The two-year timeline does not mean all securities will migrate to Ethereum. It has to do with the critical mass of the middle class. That is, second-tier rights that exist on-chain but are settled through familiar infrastructure, and third-tier experiments where deliveries and payments occur on-chain for specific asset classes and counterparties.
Even a 1% adoption rate across Treasury, money market funds, and equity rights would amount to over $1 trillion in on-chain representation.
It’s not just the US. The UK has opened a digital securities sandbox. Hong Kong has issued a HK$10 billion digital green bond. The EU’s DLT pilot scheme establishes a framework for regulated experimentation in distributed ledger issuance, trading, and payments.

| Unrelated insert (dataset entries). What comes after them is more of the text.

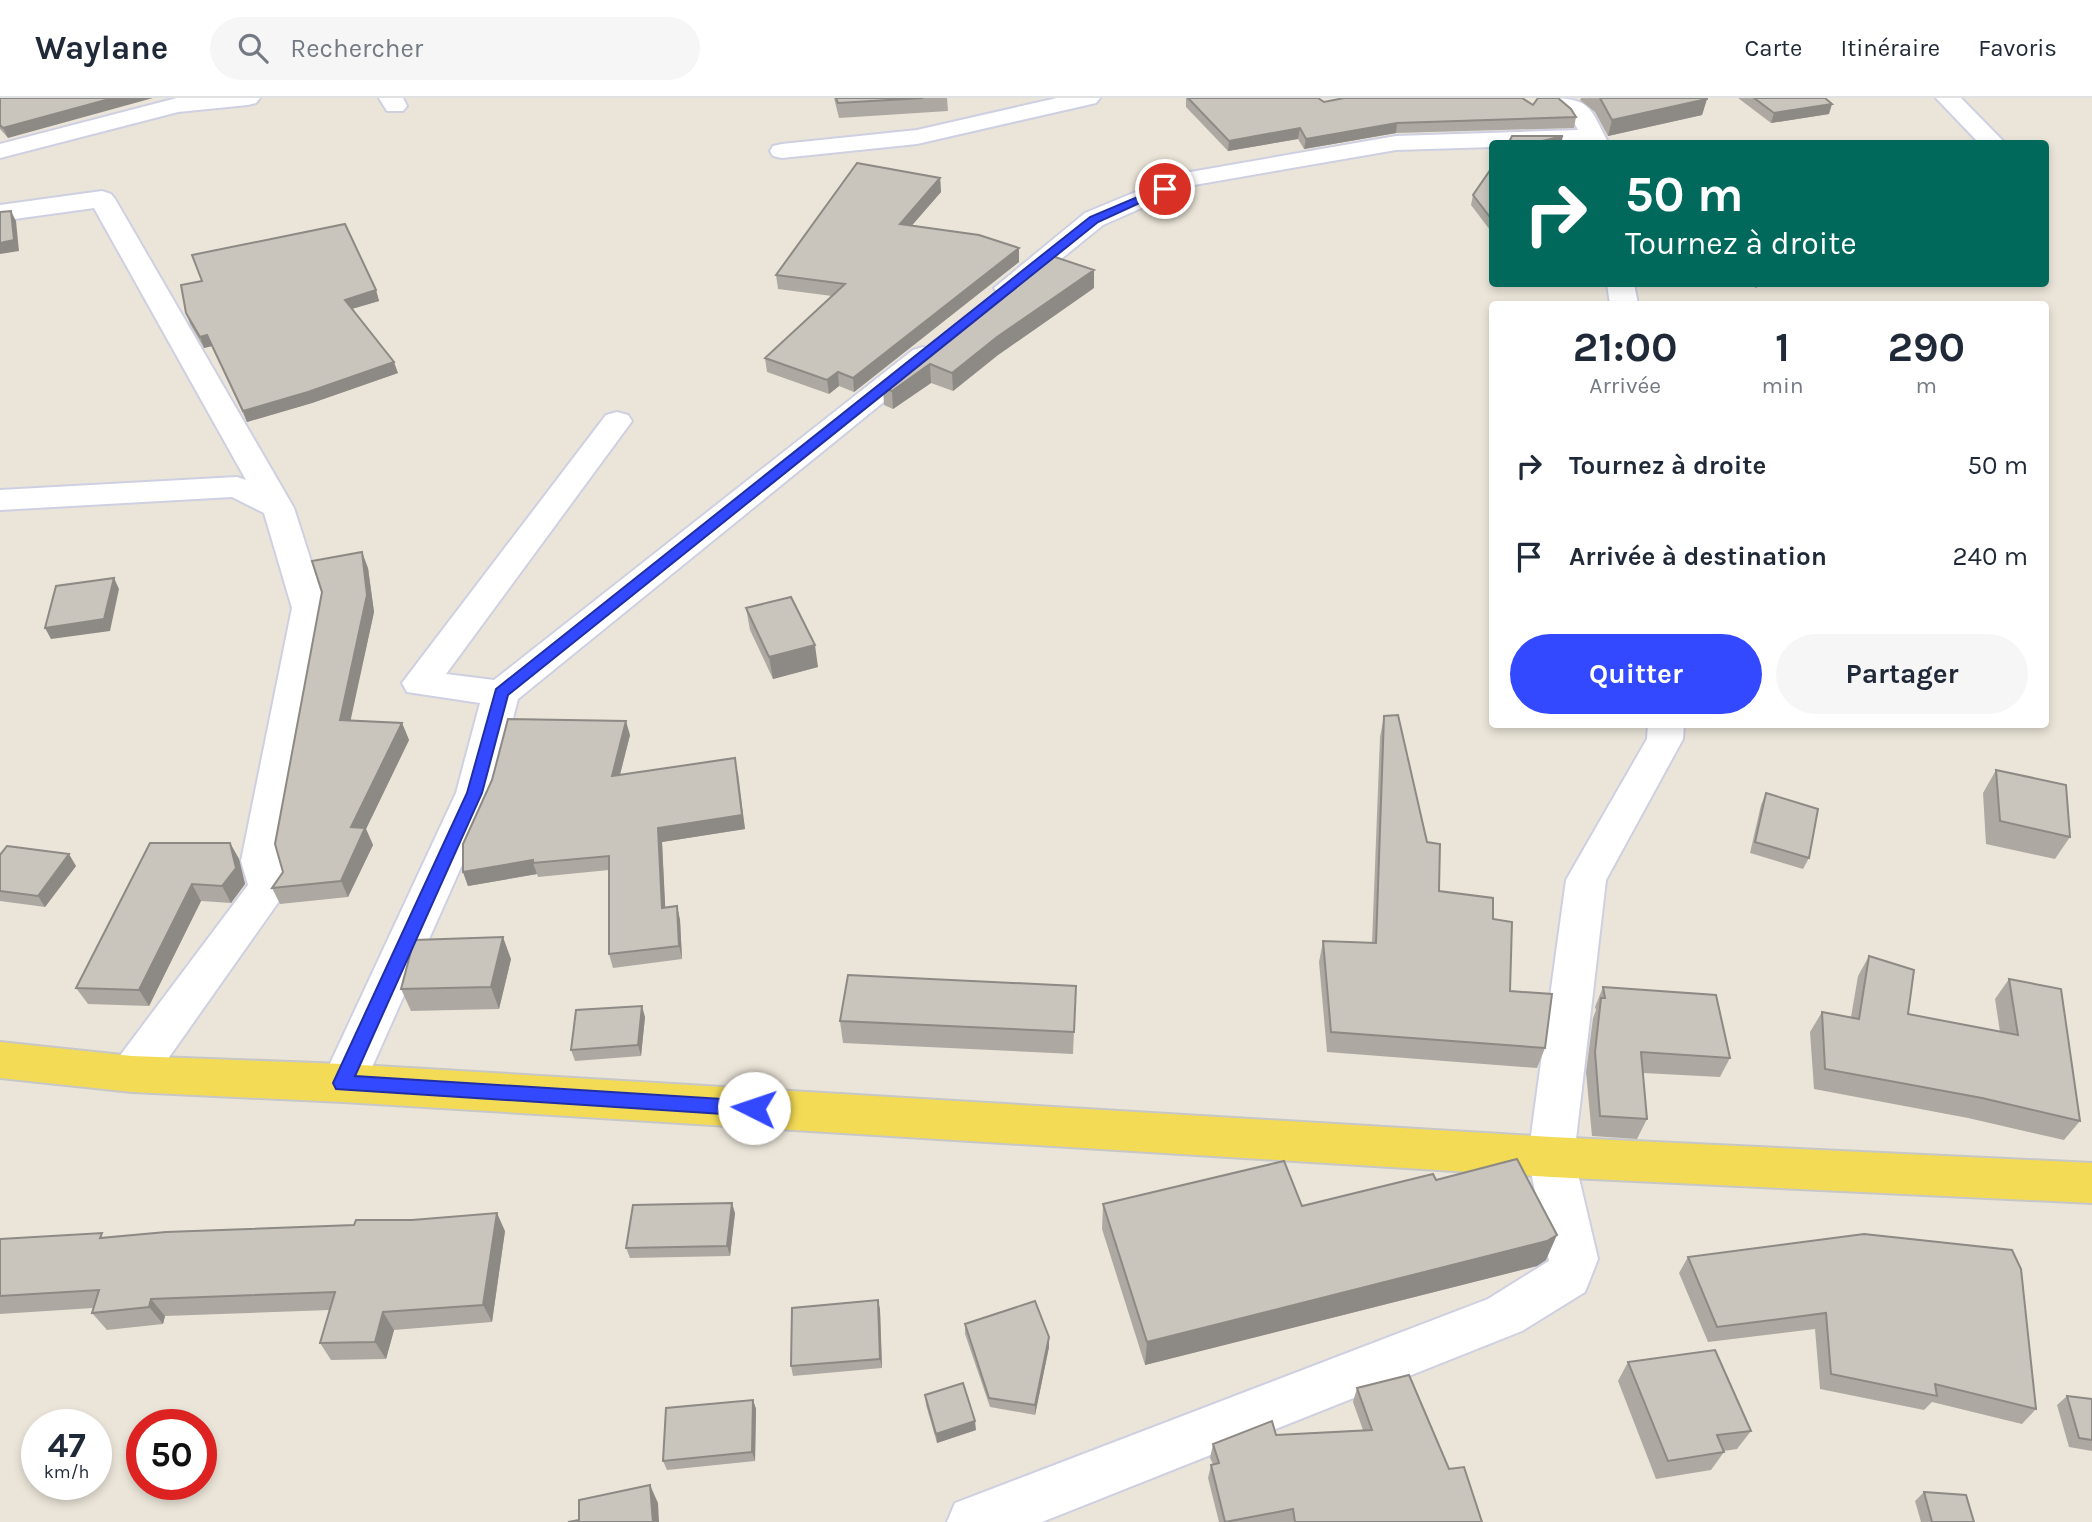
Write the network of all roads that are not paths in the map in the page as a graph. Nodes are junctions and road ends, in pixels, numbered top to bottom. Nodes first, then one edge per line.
1 (248, 98) edge
2 (1088, 98) edge
3 (1560, 98) edge
4 (1948, 98) edge
5 (1595, 140) edge
6 (1990, 140) edge
7 (1489, 142) edge
8 (782, 150) dead end
9 (0, 151) edge
10 (0, 213) edge
11 (986, 305) edge
12 (943, 340) edge
13 (617, 421) dead end
14 (0, 500) edge
15 (278, 508) junction
16 (501, 692) junction
17 (1665, 728) edge
18 (0, 1060) edge
19 (132, 1074) junction
20 (342, 1083) junction
21 (1551, 1157) junction
22 (2092, 1183) edge
23 (1019, 1513) edge
24 (974, 1522) edge

1 - 9 street
2 - 8 street
3 - 5 street
4 - 6 street
7 - 11 street
10 - 15 street
12 - 16 street
13 - 16 street
14 - 15 street
15 - 19 street
16 - 20 street
17 - 21 street
18 - 19 main road
19 - 20 main road
20 - 21 main road
21 - 22 main road
21 - 23 street
23 - 24 street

This is a global market and infrastructure modernization cycle, not a speculative phenomenon.
DTCC’s quarterly metrics on tokenized rights, including total amount, daily transfers, registered wallets, and approved chains, will help you keep track.
The same goes for repo transparency data from the Financial Research Bureau, tokenized Treasury and money market fund assets under management, and the supply of stablecoins as a proxy for settlement capacity.
These numbers will show whether “on-chain within a few years” was a policy or an aspiration.